AT should also improve oversight and management of contractors to ensure work is undertaken correctly, and if not that the contractor pays for the repairs rather than the ratepayer.
As I mentioned above, AT needs to reduce its cost to council. AT must at all times prioritise affordability and value for money. This should include looking at phased delivery of projects and lower cost delivery of the cycling programme.
AT should also increase its non-rates income. This should include looking at parking pricing, particularly where AT undercuts market rates for parking.
AT needs to deliver a better approach to traffic management to reduce road user frustration, as well as deliver savings to council and the private sector. Temporary Traffic Management has been estimated to cost the council group an astonishing $145 million per year.

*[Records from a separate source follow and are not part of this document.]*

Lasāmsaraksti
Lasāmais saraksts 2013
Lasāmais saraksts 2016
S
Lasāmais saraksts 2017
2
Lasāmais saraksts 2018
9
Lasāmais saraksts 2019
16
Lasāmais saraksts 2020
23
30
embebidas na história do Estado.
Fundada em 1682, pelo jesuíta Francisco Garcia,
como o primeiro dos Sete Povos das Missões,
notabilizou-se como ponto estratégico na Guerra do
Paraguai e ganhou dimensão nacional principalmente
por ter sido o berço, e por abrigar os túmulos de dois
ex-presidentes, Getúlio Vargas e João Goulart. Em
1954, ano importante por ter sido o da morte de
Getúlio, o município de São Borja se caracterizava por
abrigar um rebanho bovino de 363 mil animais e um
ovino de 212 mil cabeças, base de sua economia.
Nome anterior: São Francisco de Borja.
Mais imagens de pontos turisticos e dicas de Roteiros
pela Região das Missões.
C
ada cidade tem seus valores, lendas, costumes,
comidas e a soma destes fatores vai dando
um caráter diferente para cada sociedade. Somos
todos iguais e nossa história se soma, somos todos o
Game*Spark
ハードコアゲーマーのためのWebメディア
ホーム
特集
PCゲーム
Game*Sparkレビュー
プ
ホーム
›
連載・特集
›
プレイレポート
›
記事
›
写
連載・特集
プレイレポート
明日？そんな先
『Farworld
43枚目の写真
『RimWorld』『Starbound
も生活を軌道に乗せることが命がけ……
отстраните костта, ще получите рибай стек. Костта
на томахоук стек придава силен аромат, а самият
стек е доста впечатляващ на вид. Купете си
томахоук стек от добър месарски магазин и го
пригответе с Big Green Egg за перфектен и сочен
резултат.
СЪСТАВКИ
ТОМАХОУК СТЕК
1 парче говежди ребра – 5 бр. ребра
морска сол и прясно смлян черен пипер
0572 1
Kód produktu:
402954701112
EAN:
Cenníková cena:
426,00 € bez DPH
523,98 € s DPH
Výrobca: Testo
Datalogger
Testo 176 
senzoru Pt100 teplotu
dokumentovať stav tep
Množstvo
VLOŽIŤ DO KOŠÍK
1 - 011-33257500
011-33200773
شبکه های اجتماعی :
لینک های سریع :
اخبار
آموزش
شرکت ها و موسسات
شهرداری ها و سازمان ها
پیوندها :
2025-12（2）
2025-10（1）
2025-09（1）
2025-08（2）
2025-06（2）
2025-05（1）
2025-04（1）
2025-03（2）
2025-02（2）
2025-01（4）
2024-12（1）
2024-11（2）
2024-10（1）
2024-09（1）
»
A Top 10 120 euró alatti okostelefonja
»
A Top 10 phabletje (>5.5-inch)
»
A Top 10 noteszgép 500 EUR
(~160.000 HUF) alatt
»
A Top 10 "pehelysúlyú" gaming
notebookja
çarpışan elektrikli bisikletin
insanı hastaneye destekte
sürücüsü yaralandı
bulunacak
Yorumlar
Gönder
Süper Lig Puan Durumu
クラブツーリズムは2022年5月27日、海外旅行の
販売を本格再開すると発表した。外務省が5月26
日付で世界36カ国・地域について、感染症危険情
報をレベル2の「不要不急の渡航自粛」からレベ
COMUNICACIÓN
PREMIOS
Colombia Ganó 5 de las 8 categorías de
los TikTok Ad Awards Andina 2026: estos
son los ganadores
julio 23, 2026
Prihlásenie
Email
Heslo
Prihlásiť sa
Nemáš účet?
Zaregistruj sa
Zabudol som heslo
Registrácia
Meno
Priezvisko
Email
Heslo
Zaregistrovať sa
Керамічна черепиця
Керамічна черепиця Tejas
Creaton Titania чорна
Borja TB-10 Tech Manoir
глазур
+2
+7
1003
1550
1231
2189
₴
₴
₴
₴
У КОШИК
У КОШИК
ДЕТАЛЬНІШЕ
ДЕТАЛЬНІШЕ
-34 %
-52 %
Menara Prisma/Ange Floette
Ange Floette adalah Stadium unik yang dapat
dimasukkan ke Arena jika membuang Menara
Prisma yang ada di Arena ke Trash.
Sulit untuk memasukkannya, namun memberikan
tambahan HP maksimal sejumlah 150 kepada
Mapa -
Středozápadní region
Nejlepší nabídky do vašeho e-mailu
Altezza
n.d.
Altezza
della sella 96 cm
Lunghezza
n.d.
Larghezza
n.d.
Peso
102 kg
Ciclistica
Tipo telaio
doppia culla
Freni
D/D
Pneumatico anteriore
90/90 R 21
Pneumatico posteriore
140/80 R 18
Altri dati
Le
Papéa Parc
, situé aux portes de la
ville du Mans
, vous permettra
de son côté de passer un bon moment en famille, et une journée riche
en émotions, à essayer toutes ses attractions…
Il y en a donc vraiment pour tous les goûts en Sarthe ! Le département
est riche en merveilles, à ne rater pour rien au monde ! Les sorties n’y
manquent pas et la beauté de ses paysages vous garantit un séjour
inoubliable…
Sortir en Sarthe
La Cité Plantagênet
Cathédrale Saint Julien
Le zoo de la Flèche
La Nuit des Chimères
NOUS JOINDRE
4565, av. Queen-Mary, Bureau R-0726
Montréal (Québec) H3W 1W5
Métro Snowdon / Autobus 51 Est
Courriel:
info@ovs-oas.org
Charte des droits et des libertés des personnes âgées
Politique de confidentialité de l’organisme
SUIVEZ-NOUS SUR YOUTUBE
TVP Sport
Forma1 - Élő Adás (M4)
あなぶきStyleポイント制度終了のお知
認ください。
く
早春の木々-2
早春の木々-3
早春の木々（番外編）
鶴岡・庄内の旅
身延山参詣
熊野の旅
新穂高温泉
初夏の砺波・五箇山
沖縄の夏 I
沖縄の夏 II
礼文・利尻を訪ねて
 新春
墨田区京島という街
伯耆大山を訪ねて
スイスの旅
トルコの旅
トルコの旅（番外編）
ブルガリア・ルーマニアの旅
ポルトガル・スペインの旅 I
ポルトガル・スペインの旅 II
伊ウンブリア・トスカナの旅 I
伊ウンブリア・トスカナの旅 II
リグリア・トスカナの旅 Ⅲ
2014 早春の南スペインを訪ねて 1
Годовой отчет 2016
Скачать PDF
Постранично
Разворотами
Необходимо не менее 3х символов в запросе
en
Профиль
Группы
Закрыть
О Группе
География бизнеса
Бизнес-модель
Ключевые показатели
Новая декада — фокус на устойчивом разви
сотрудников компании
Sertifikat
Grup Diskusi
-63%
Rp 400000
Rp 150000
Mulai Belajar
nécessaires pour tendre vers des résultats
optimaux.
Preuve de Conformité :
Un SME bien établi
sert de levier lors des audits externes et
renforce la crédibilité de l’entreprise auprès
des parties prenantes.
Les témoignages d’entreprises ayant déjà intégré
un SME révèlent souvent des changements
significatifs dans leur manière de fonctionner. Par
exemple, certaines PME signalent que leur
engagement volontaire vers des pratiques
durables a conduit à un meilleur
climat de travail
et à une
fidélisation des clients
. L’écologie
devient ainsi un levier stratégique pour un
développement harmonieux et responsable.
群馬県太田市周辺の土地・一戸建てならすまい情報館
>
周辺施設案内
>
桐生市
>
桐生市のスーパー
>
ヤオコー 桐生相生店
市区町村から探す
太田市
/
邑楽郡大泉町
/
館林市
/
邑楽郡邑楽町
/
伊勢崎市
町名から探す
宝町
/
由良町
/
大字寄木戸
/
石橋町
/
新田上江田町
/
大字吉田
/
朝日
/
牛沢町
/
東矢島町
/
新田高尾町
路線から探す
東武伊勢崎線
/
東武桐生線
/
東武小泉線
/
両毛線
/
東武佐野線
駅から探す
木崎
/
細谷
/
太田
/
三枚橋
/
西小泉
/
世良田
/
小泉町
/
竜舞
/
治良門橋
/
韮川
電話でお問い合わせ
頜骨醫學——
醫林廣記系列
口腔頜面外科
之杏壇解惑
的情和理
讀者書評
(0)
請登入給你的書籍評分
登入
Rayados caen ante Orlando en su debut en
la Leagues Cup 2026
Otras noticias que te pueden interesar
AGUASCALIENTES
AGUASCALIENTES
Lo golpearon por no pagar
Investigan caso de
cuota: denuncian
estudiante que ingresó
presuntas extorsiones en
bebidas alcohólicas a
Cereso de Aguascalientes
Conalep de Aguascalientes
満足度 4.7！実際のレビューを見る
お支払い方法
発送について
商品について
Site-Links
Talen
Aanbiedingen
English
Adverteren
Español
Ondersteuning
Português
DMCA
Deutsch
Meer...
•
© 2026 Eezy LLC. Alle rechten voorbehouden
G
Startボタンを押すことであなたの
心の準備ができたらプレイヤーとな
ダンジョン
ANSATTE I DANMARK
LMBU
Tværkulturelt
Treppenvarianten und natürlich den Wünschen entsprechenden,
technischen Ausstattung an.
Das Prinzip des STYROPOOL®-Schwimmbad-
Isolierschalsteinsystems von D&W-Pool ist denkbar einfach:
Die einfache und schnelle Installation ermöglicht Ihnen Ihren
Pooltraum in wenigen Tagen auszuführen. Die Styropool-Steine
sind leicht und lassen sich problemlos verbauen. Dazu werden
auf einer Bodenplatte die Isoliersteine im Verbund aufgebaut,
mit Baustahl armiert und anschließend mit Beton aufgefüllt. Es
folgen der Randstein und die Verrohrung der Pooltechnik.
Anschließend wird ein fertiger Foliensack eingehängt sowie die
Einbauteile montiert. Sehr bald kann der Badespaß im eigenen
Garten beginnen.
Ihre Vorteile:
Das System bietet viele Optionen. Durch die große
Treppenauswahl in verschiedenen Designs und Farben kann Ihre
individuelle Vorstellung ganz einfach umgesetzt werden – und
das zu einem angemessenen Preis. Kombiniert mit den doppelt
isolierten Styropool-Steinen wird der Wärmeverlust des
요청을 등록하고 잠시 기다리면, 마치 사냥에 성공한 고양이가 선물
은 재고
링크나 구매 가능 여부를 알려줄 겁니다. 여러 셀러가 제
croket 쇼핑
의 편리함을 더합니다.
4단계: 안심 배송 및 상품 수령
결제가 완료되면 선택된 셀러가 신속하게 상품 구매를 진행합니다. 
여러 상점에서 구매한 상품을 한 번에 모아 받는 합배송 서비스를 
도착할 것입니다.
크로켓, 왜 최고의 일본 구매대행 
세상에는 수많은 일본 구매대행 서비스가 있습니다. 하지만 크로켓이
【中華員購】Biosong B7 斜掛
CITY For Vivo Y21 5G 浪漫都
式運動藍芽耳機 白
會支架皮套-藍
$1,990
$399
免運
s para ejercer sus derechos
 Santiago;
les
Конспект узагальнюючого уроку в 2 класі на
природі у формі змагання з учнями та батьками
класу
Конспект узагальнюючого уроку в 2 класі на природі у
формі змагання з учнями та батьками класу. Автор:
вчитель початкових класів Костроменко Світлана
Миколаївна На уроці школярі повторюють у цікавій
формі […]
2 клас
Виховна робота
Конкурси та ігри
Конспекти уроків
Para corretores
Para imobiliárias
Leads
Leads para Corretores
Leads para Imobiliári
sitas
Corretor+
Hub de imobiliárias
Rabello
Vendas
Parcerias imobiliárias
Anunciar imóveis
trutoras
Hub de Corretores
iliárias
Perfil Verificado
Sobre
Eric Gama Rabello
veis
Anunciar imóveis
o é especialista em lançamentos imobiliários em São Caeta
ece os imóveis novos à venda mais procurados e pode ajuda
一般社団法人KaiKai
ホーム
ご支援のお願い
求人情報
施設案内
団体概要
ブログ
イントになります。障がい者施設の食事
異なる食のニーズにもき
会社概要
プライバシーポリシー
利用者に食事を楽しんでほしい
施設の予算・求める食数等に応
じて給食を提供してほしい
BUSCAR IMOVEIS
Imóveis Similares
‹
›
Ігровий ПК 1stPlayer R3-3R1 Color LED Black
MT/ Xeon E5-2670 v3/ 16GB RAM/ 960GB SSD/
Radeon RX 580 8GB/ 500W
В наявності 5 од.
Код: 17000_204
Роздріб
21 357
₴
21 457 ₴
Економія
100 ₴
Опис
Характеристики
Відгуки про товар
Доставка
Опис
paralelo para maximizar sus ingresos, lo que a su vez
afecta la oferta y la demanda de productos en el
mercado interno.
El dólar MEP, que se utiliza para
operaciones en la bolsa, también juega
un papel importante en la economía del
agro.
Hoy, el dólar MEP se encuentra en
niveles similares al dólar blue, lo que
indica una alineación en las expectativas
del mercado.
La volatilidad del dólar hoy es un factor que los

AT must adopt an approach to TTM that is more targeted to risk. AT must also incentivise contractors to reduce the amount of road space that is taken up by temporary traffic management through a system of financial charges and penalties.
I would also like AT to reduce cost they impose on the private sector through delays to resource consent processing and access to the corridor when required.
AT must take direction and oversight from council.
I expect AT to work closely with myself, as well as with John Watson the Chair of the Transport and Infrastructure Committee to set direction for transport in Auckland.
I also set up this new committee to hold AT accountable, so AT must work transparently with this committee to achieve that.
AT’s plans and strategies need to be more clearly shaped by affected communities. I have proposed a process whereby local projects should go to the local board for approval at the planning phase. If support is not forthcoming then projects can still be approved by the AT board, but the reasons for doing so must be reported to the Transport and Infrastructure Committee.
AT needs to support the development of the Auckland Integrated Transport Plan I am working on with Minister Michael Wood. We need AT’s resources to match the resources that central government have, as well as a hard look at major projects on our current programme to see if there are better ways of fixing local issues.
I look forward to working closely with the AT Board and management to achieve my goal to transform how AT operates and get to working on fixing our transport system.